* [WORK TO BE COMPLETED] Please reproduce the items below unchanged, from the line containing "Reading left to" through the line containing "Остаток на конец", including both of those lines.

* [DATA FOR THIS TASK]
━━━
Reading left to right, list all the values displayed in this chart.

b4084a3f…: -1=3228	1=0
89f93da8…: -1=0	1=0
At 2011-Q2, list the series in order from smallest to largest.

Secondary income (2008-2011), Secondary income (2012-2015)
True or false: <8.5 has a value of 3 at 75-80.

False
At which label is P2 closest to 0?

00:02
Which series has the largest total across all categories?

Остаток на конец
━━━
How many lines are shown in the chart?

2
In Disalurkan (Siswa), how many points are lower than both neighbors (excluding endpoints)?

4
━━━
* [SOLUTION FOR THIS TASK]
Reading left to right, list all the values displayed in this chart.

b4084a3f…: -1=3228	1=0
89f93da8…: -1=0	1=0
At 2011-Q2, list the series in order from smallest to largest.

Secondary income (2008-2011), Secondary income (2012-2015)
True or false: <8.5 has a value of 3 at 75-80.

False
At which label is P2 closest to 0?

00:02
Which series has the largest total across all categories?

Остаток на конец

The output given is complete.